Armenia’s authorities are investigating Levon Sargsyan, the brother of Armenia’s former President Serzh Sargsyan, along with his son Narek and daughter Ani, for possible tax evasion and illicit enrichment.
According to the State Revenue Committee, their investigative department has launched a criminal case against Armenian real-estate company JLJ Project Company, after a probe into tax evasion and illicit enrichment was started by the committee in May. The authorities have claimed that Levon Sargsyan, the brother of former President Serzh Sargsyan, runs the company and owns 40% of its shares through his charity foundation, Pyunik.
On 25 June, the Revenue Committee raided the company’s offices as a part of an investigation into tax evasion during the construction of an office building in Yerevan. On 29 June, the committee announced that the JLJ had been fined ֏800 million ($1.5 million) for tax evasion via bankruptcy fraud. The authorities claimed that between 2013 and 2017, JLJ paid only ֏3.5 million ($7,300) in taxes when it should have been liable for ֏147 million ($307,000).
After searching the house of Levon Sargsyan’s son Narek, who owns 20% of the company, authorities reported having found financial documents detailing bank deposits worth $6.8 million under his father and sister’s names.
The Revenue Committee said that neither Levon Sargsyan nor his children could provide a legal explanation for how their income skyrocketed last year. Levon Sargsyan both during that period and now was an ambassador-at-large — a high ranking diplomat — in Armenia’s foreign service.
Serzh Sargsyan’s other brother, Aleksandr (Sashik) Sargsyan, was detained on 25 June, together with his bodyguards, for illegal arms possession, but they were later released when the authorities announced that they did, in fact, have the necessary permits.
On 25 June, Armenian authorities made another high-profile anti-corruption arrest. The National Security Service apprehended the former chief of the ex-president’s security detail, general Vachagan Ghazaryan after he withdrew more than $1 million in cash from a bank in Yerevan.
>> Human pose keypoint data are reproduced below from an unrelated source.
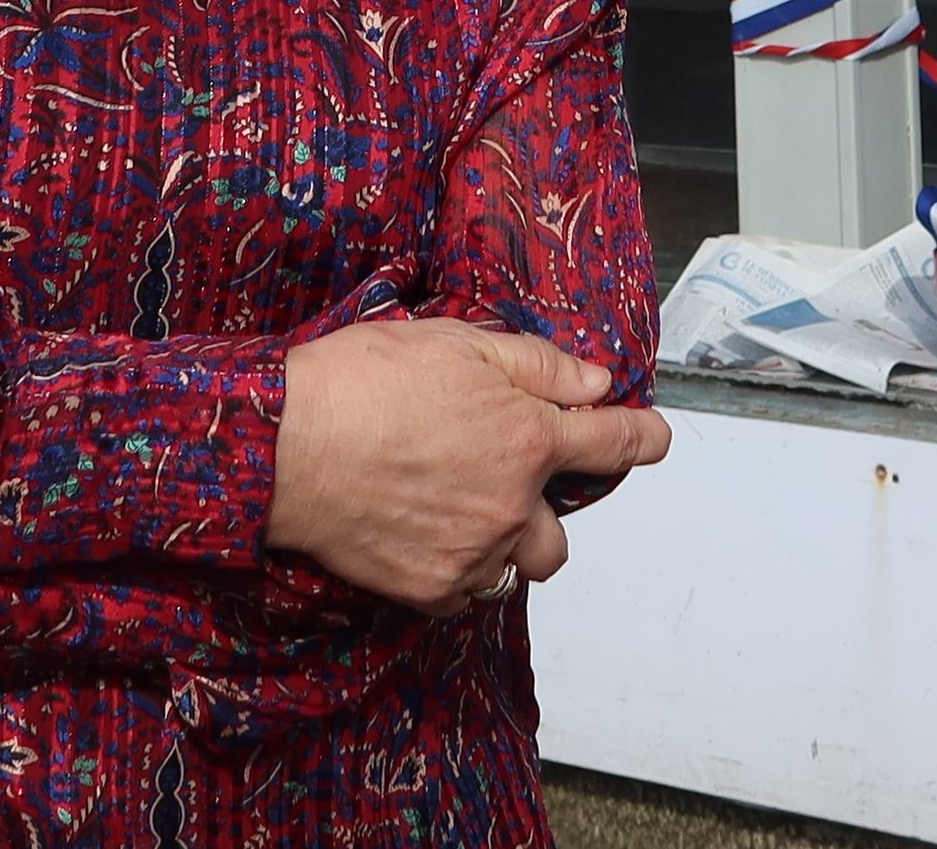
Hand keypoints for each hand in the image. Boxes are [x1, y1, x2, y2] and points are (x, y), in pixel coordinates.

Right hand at [267, 321, 669, 612]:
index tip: (653, 439)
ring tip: (457, 511)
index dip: (640, 439)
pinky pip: (466, 595)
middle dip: (544, 511)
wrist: (284, 446)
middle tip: (502, 483)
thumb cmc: (358, 383)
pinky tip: (423, 534)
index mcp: (526, 438)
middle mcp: (511, 504)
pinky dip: (457, 572)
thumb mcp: (455, 342)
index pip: (612, 444)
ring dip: (505, 545)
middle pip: (562, 534)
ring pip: (517, 568)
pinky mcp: (429, 588)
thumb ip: (536, 365)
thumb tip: (593, 383)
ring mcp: (472, 553)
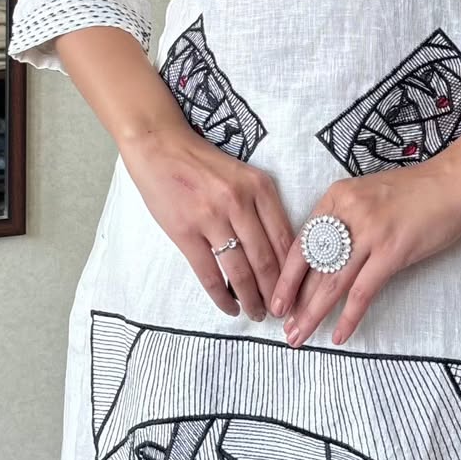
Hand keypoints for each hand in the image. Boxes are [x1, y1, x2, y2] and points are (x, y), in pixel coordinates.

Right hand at [122, 124, 294, 321]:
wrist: (160, 145)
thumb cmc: (202, 162)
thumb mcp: (242, 176)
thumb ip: (259, 207)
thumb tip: (276, 253)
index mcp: (260, 187)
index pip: (285, 238)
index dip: (295, 271)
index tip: (299, 291)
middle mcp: (240, 202)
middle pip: (266, 259)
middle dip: (276, 292)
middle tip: (281, 312)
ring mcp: (212, 217)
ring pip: (240, 270)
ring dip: (251, 298)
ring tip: (257, 314)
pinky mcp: (186, 232)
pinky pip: (209, 273)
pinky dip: (221, 296)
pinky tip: (230, 307)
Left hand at [271, 149, 460, 347]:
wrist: (457, 180)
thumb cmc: (416, 191)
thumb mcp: (368, 197)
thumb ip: (344, 222)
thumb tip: (323, 263)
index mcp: (336, 197)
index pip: (301, 243)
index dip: (286, 276)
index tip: (277, 301)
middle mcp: (347, 212)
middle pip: (313, 265)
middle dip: (296, 301)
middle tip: (284, 328)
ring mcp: (370, 231)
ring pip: (332, 281)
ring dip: (313, 313)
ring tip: (300, 337)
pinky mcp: (393, 250)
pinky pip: (364, 291)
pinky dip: (349, 316)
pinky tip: (339, 335)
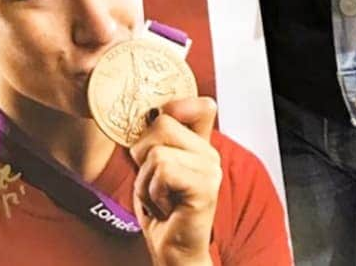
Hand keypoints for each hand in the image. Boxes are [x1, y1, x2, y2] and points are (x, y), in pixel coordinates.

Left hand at [130, 97, 220, 265]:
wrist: (173, 252)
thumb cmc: (161, 210)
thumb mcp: (154, 165)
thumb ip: (156, 137)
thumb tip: (148, 110)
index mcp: (200, 144)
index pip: (199, 105)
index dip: (174, 109)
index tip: (159, 136)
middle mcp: (210, 152)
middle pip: (162, 123)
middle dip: (143, 156)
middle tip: (156, 183)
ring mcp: (211, 169)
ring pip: (157, 151)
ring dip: (146, 181)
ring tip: (160, 198)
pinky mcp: (205, 187)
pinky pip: (163, 170)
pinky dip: (153, 192)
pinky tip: (165, 207)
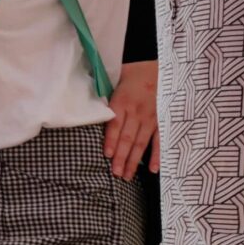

The authorities said Ghazaryan intended to later withdraw more money from another bank in Yerevan.
According to the Security Service, Ghazaryan failed to declare the money, saying he ‘forgot’ to do so, and failed to explain where the money came from following his arrest. Ghazaryan is the first person to be charged with illicit enrichment since the introduction of the law in 2017.
The authorities under Nikol Pashinyan have conducted a large-scale anti-corruption campaign with a number of high-profile arrests since he came to power. Pashinyan replaced Serzh Sargsyan as prime minister after weeks of street protests forced Sargsyan’s Republican Party from power.
Artak Manukyan, the Prime Minister’s advisor on economic issues, claimed that as a result of the anti-corruption campaign, ֏18 billion ($37 million) have been returned to the state budget.
In a 26 June meeting with law enforcement agencies, Pashinyan underlined that it was important to adhere ‘to lawfulness and the respect for human rights’ so that there would be no doubts that his government’s crackdown on corruption was politically motivated.
During his speech at the centennial anniversary of the Prosecutor's office of the Republic of Armenia, Pashinyan reiterated that those 'found guilty must be held responsible, and their conviction must be adequate, lawful, and just’, while the rights of those accused must be protected in court.
On 16 June Vagharshapat Mayor Karen Grigoryan resigned amidst protests over allegations of corruption. His resignation followed the arrest of his father Manvel Grigoryan, a veteran general and the head of army volunteers union Yerkrapah. On 23 June, he was charged with gross embezzlement.
Footage released of the raids on Manvel Grigoryan’s properties, showing his wealth as well as dozens of weapons and army supplies he allegedly misappropriated, shocked the Armenian public. On 20 June, his wife Nazik Amiryan was also arrested on charges of illegally obtaining and possessing a large stock of arms.
Both father and son were affiliated with the formerly ruling Republican Party of Armenia.